Years ago, I do not remember exactly when, I got root-canal treatment done for my aching tooth. The dentist advised me to get a crown fixed on the treated tooth but I ignored his advice and, as a result, first I lost a part of the tooth and finally all of it that was visible was gone leaving behind only its hidden fragments. I visited a neighborhood dental clinic run by a dentist couple who advised me a tooth implant, which I was made to understand was a minor procedure. The treatment was going to cost me hefty thirty thousand but I was determined to preserve my smile line.
So, on one fine day straight from the college I went to the dentist. After the extraction I was asked to go home, have semi-solid diet and come back for the implant procedure. As desired by the dentist, I reported back after an hour. A sterilized gown, which I was not supposed to touch, was put over my dress covering me from head to toe.

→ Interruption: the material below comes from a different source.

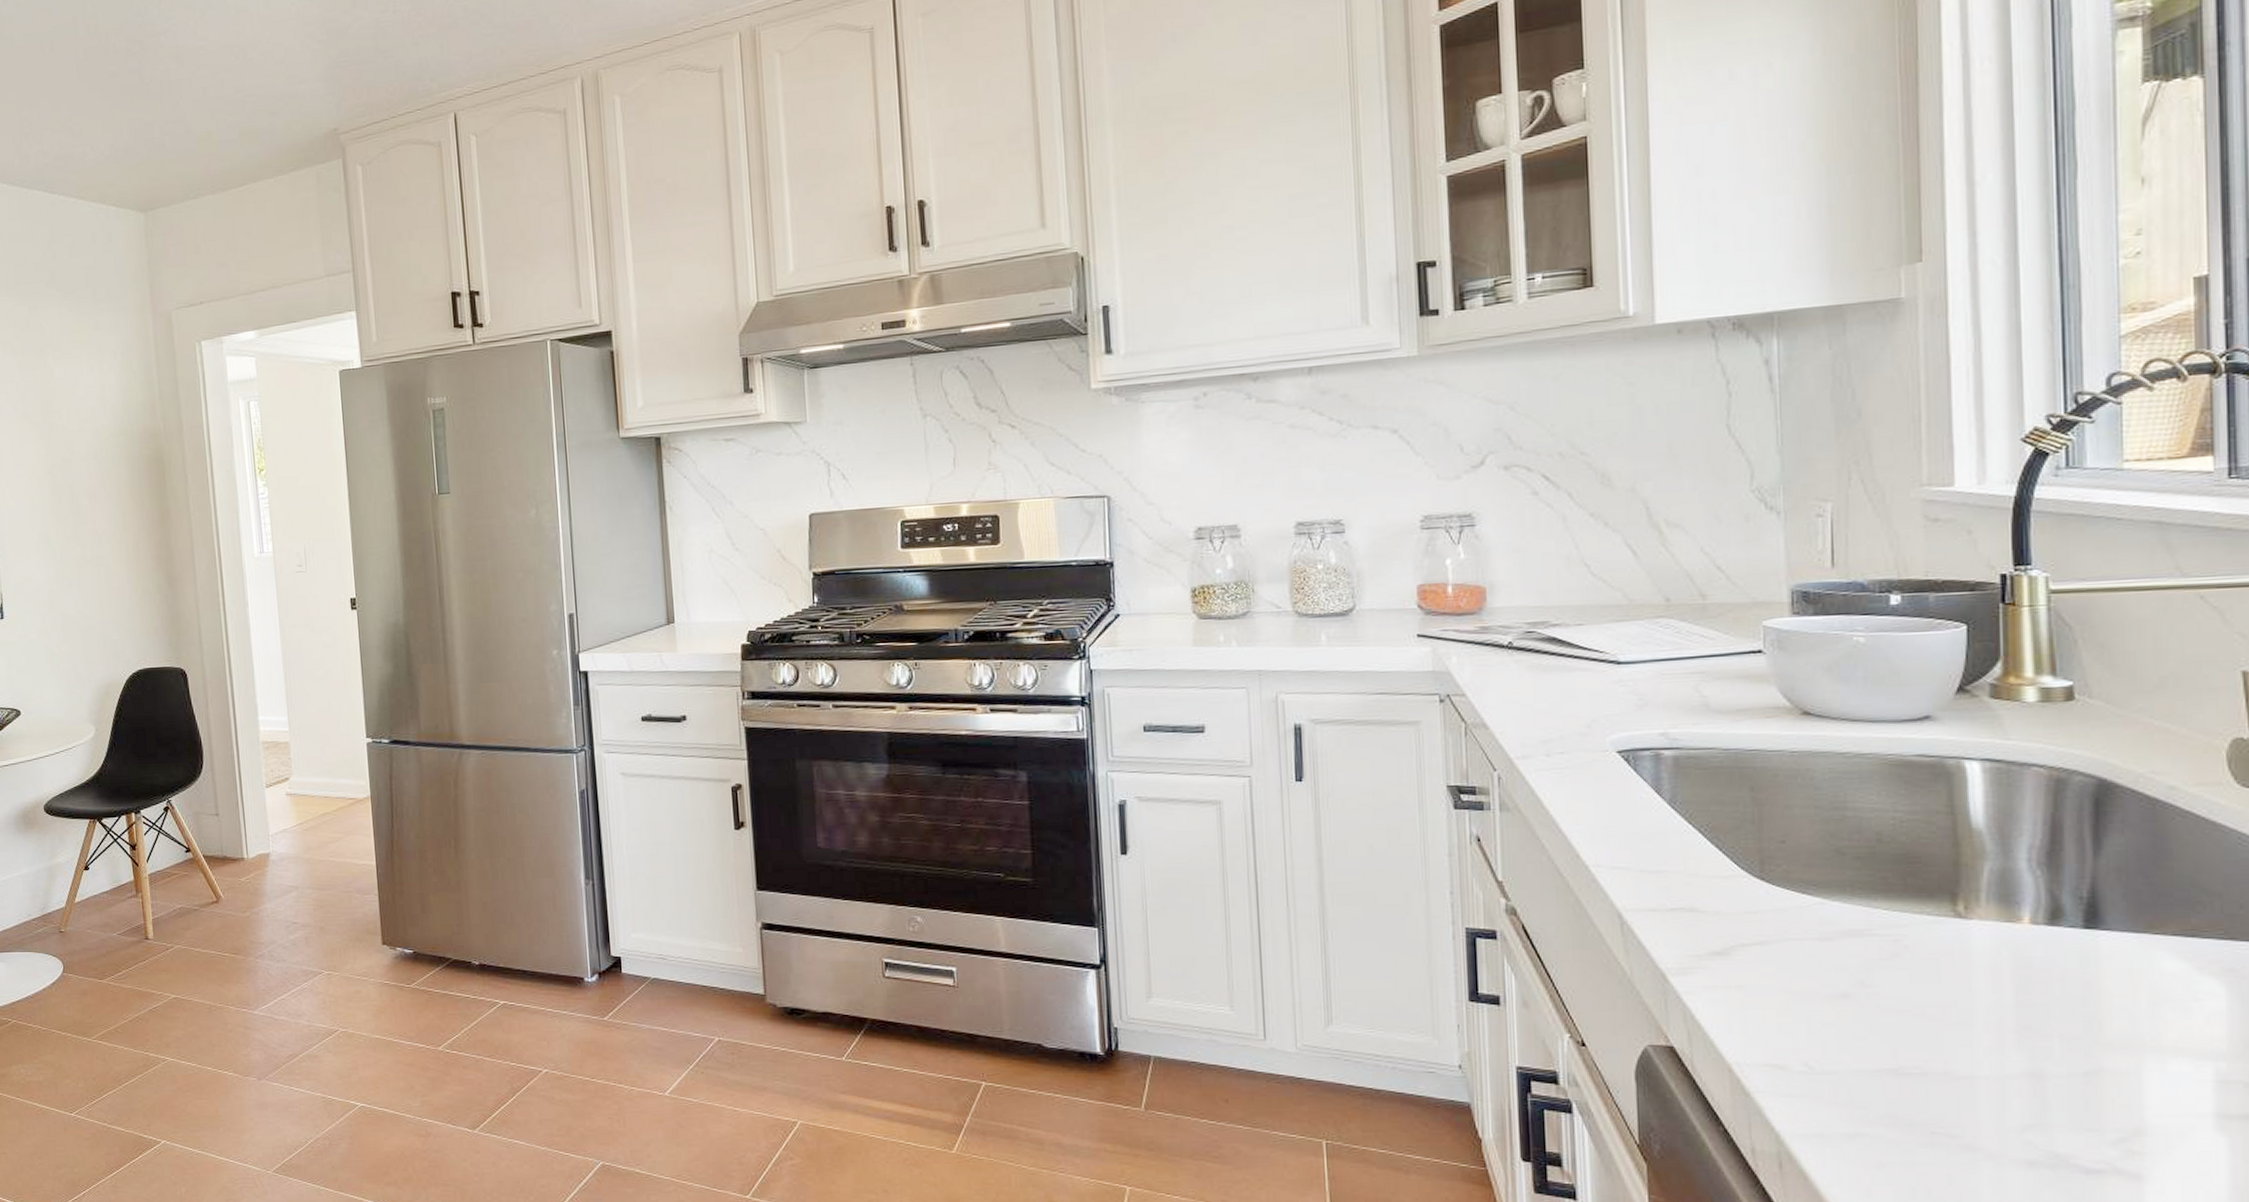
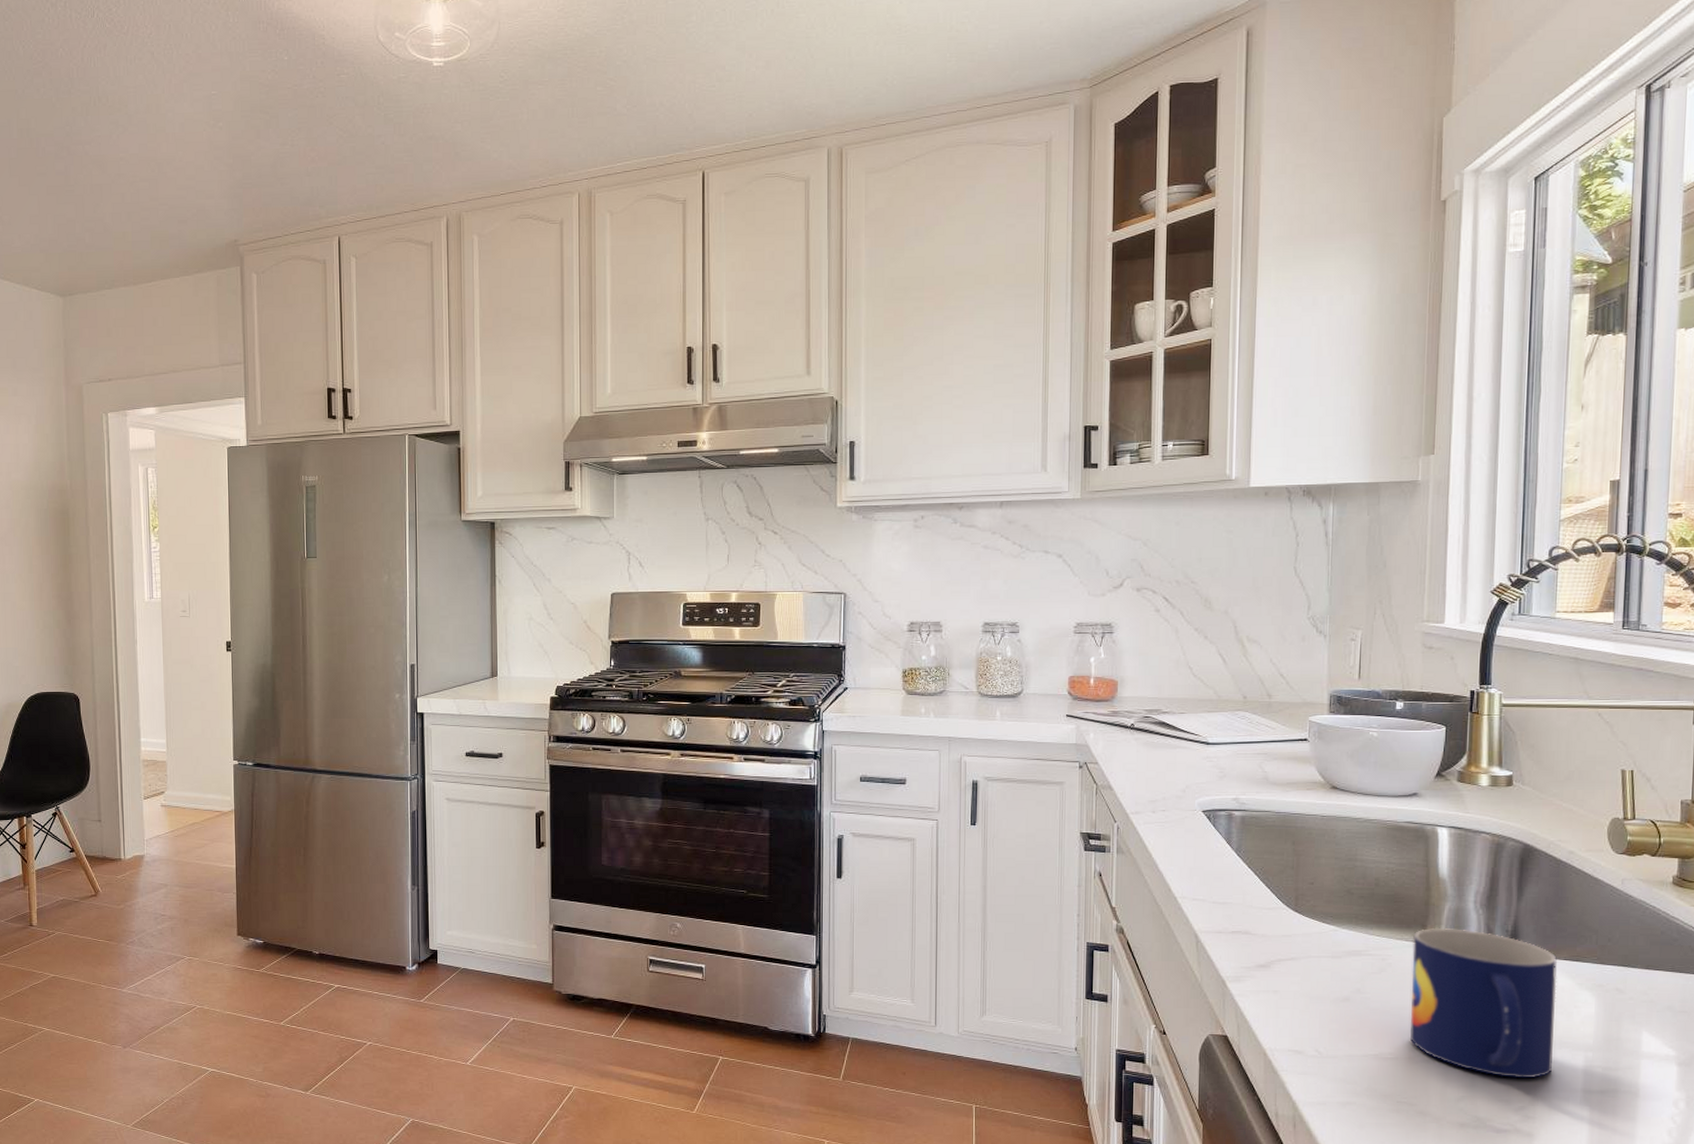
mug: none [1938,895,2165,1098] -> present [1410,927,1557,1078]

While the dentist who was to place the implant was busy attending to a patient on an adjoining chair, the lady doctor made preliminary arrangements for the dental procedure with the help of an assistant. The special preparation creating an ambience of mini operation theatre around me made me a little scary, but I kept a brave front. After an anesthesia injection (the second in an hour, the first was given at the time of extraction) around the tooth, began the deep drilling and digging into my jaw for placing the implant. It would have been five minutes hardly when the doctor stopped. He announced there was no bone in the jaw, as it might have got corroded; hence the implant could not be placed.
It was an unceremonious pack up. Hurriedly, the sanitized gown was removed. The assistants got busy in putting away the especially assembled paraphernalia, and amidst all this pack-up activity, I stood bewildered. In the meanwhile the lady doctor marched into the consultation cabin and I followed her sheepishly. She asked me to shell out one thousand rupees. I could understand Rs 500 extraction charges but wondered what the other rupees five hundred was for. I was told that the extra charge was for the loss incurred in preparing for the failed implant. I was made to feel that I was being obliged, as only 50% of the preparation cost was being recovered from me. Too rattled to continue with the argument; I made the payment and came out feeling stupid for having paid for the disservice. I wondered if it was my fault or that of the doctor who misjudged the availability of the bone/feasibility of the procedure.